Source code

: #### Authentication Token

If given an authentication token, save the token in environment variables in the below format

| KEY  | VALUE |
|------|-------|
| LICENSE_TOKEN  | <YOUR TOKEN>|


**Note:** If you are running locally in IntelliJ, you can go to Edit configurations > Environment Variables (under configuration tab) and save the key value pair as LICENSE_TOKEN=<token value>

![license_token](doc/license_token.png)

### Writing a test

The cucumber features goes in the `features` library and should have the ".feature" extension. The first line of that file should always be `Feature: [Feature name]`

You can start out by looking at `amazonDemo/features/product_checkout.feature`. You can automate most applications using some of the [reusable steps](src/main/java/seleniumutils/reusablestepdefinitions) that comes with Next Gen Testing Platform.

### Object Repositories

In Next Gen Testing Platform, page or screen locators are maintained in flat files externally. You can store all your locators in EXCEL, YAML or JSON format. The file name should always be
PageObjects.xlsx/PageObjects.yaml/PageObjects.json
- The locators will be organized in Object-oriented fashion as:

The task –
Set apart and copy each line of the records that holds the word "format".

Reply to the exercise –
If given an authentication token, save the token in environment variables in the below format
In Next Gen Testing Platform, page or screen locators are maintained in flat files externally. You can store all your locators in EXCEL, YAML or JSON format. The file name should always be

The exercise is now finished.